● AIM OF THE TASK
Would you return the data exactly as given, except for its pictures?
= Beginning of Section =
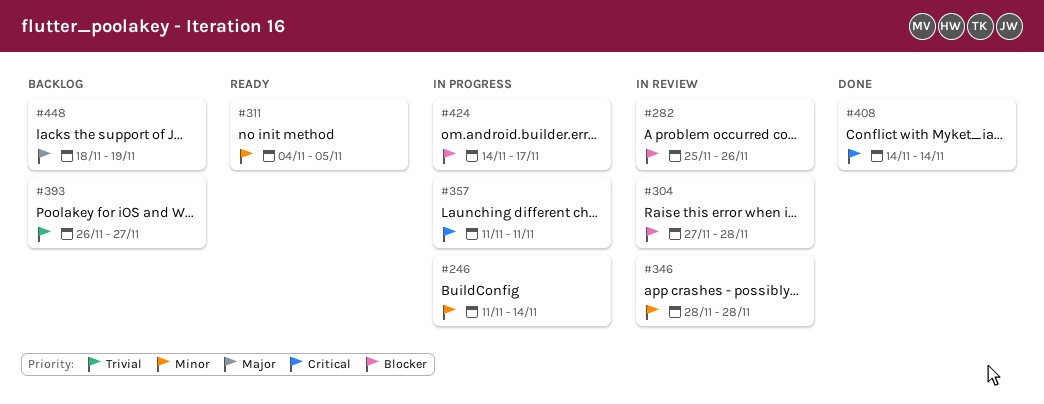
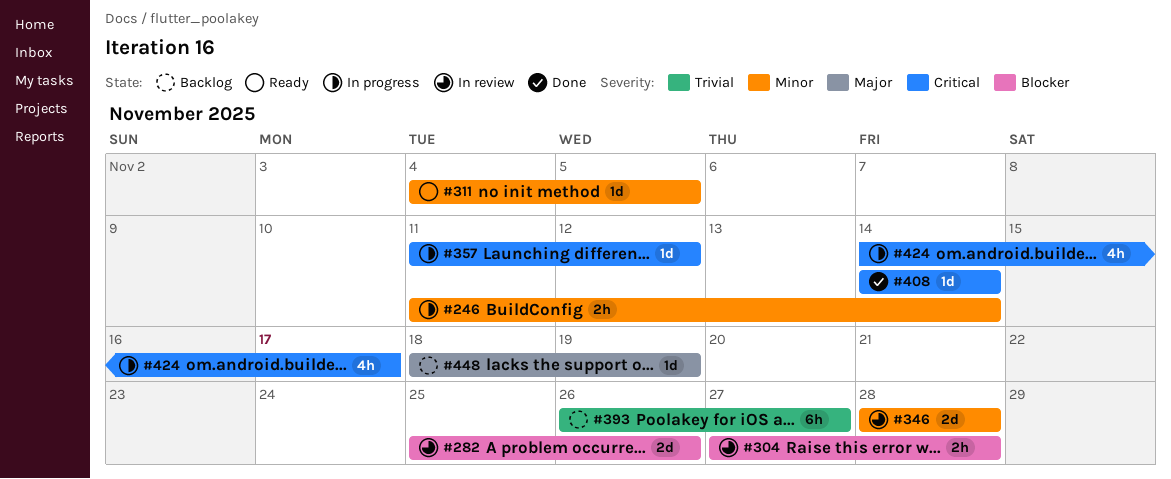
#357, due: Nov 11 -> Nov 12
#424, priority: Blocker -> Critical

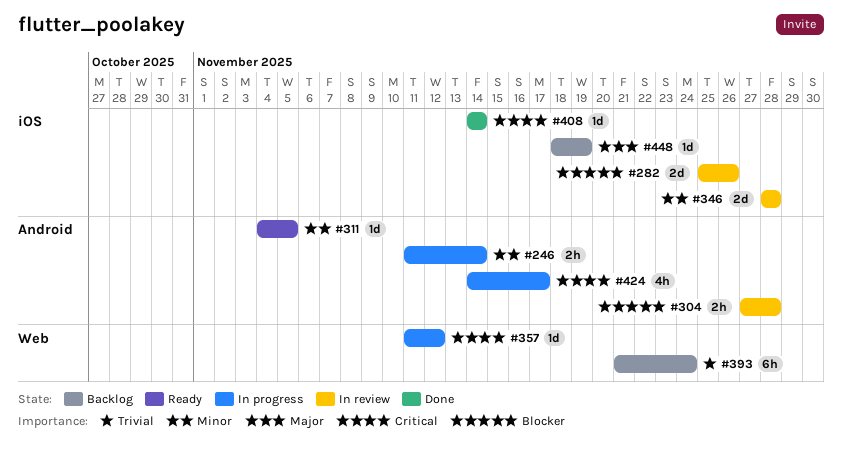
#393, start: Nov 26 -> Nov 21
#393, due: Nov 27 -> Nov 24

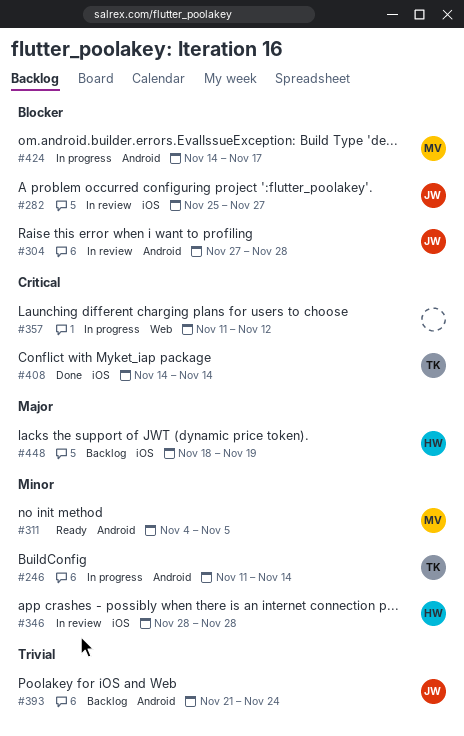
#282, due: Nov 26 -> Nov 27
#393, label: Web -> Android
#424, priority: Critical -> Blocker

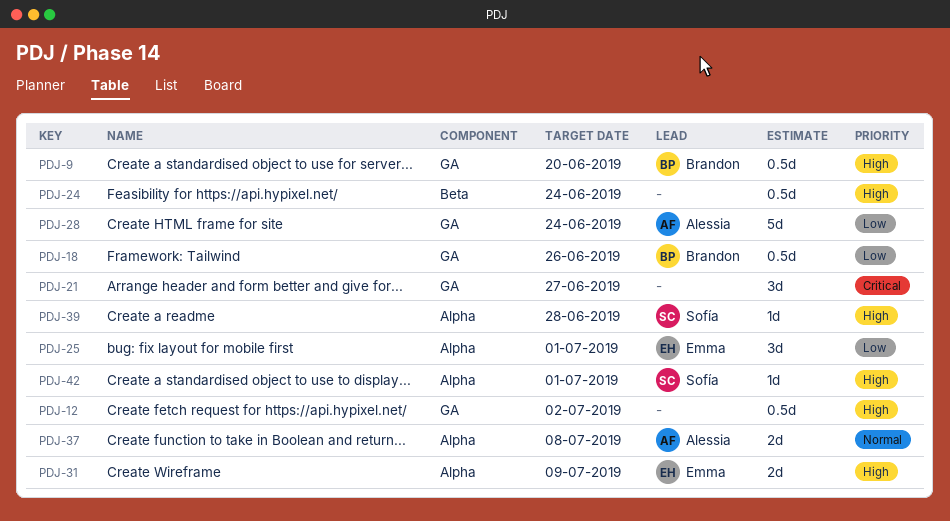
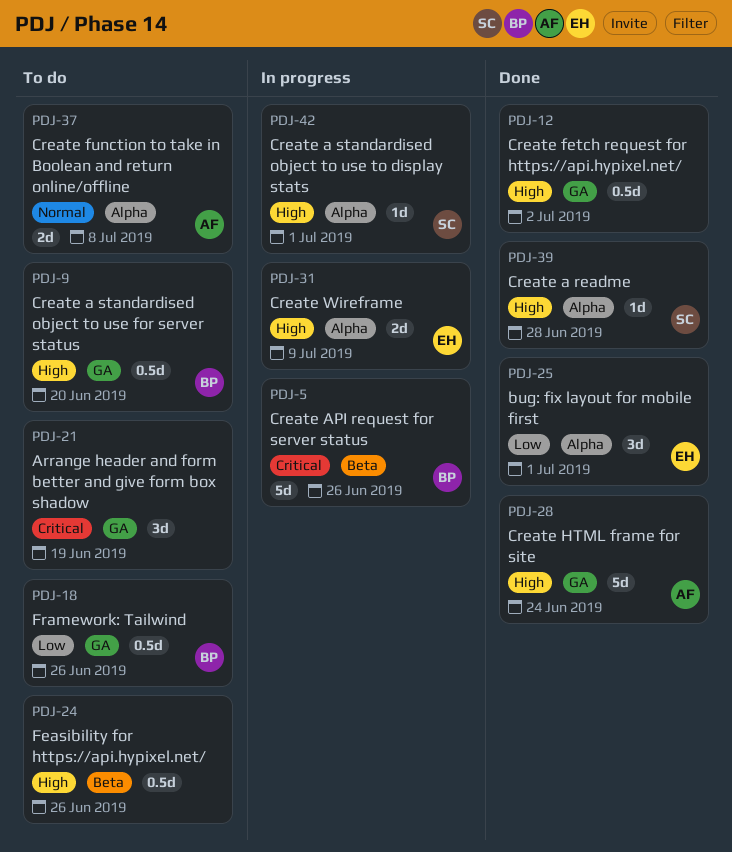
PDJ-5: none -> present
PDJ-21, due: Jun 27 -> Jun 19
PDJ-24, due: Jun 24 -> Jun 26
PDJ-28, priority: Low -> High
= End of Section =
● EXERCISE RESULT
#357, due: Nov 11 -> Nov 12
#424, priority: Blocker -> Critical

#393, start: Nov 26 -> Nov 21
#393, due: Nov 27 -> Nov 24

#282, due: Nov 26 -> Nov 27
#393, label: Web -> Android
#424, priority: Critical -> Blocker

PDJ-5: none -> present
PDJ-21, due: Jun 27 -> Jun 19
PDJ-24, due: Jun 24 -> Jun 26
PDJ-28, priority: Low -> High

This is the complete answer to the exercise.